Avoid expensive queries
Budget planning
Query optimization

Testing

Run All Tests

python tests/run_all_tests.py

Expected output:

Total Tests:     54
Passed:          54 ✓
Failed:          0
Pass Rate:       100.0%

🎉 All tests passed! 🎉

Test Coverage

✅ SQL validation, features, and imports - 54 tests total. See for details.

What's Next

Add More Datasets

Edit access-control.json to add more tables or datasets:

{
  "allowed_tables": [
    "bigquery-public-data.iowa_liquor_sales.sales",
    "bigquery-public-data.dataset_name.table_name"
  ],
  "allowed_datasets": {
    "bigquery-public-data.austin_bikeshare": {
      "allow_all_tables": true,
      "blacklisted_tables": [],
      "description": "Austin bike sharing system"
    },
    "bigquery-public-data.dataset_name": {
      "allow_all_tables": true,
      "blacklisted_tables": ["sensitive_table"],
      "description": "Your dataset description"
    }
  },
  "allowed_patterns": [
    "bigquery-public-data.*"
  ]
}

Browse public datasets: https://console.cloud.google.com/marketplace/browse?filter=solution-type:dataset

Add Features

Potential enhancements:

Query result caching
Rate limiting per user
Query history logging
Custom prompt templates for common queries
Support for parameterized queries

Troubleshooting

Permission Denied Errors

If you see "Permission denied" or "403" errors:

1. Check your service account has the right roles:

Your service account needs at minimum:

BigQuery User role (to run queries)
BigQuery Data Viewer role (to read data)

In Google Cloud Console:

Go to IAM & Admin > Service Accounts
Find your service account
Click "Permissions" tab
Grant roles: BigQuery User and BigQuery Data Viewer

2. Enable billing on your project:

Public datasets are free to query, but you still need billing enabled:

Go to Billing in Google Cloud Console
Link a billing account to your project

3. For public datasets:

If querying public datasets (like bigquery-public-data.*), your service account needs:

BigQuery User role on YOUR project (where queries run)
Billing enabled on YOUR project

You don't need special permissions on the bigquery-public-data project.

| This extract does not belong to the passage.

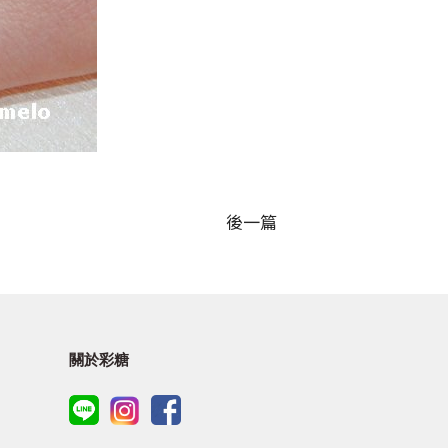
後一篇
關於彩糖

4. Verify service account file:

# Check service account file exists
ls -la /mcp-gbq/service-account.json

# Verify it's valid JSON
cat service-account.json | jq .project_id

Table Not Found Errors

"Table not found" or "404":

Verify table ID is correct: project.dataset.table
Check table exists in BigQuery console
Ensure table is in allowed list (use list_tables to verify)

Query Errors

"Exceeded budget":

Queries are limited to 100 MB billing
Add LIMIT clause to reduce data scanned
Use WHERE to filter data before scanning

Connection errors:

Restart Desktop Agent
Check WSL is running: wsl --status in Windows
Verify Python and venv work: wsl bash -c "cd /mcp-gbq && source venv/bin/activate && python --version"

Test Your Setup

Run this in WSL to test authentication:

cd ~/mcp-gbq
source venv/bin/activate
python -c "
from google.cloud import bigquery
import json

with open('service-account.json') as f:
    info = json.load(f)
    project = info['project_id']

client = bigquery.Client.from_service_account_json('service-account.json', project=project)
query = 'SELECT 1 as test'
result = list(client.query(query).result())
print(f'✓ Authentication works! Project: {project}')
print(f'✓ Test query result: {result}')
"

If this works, the MCP server should work too.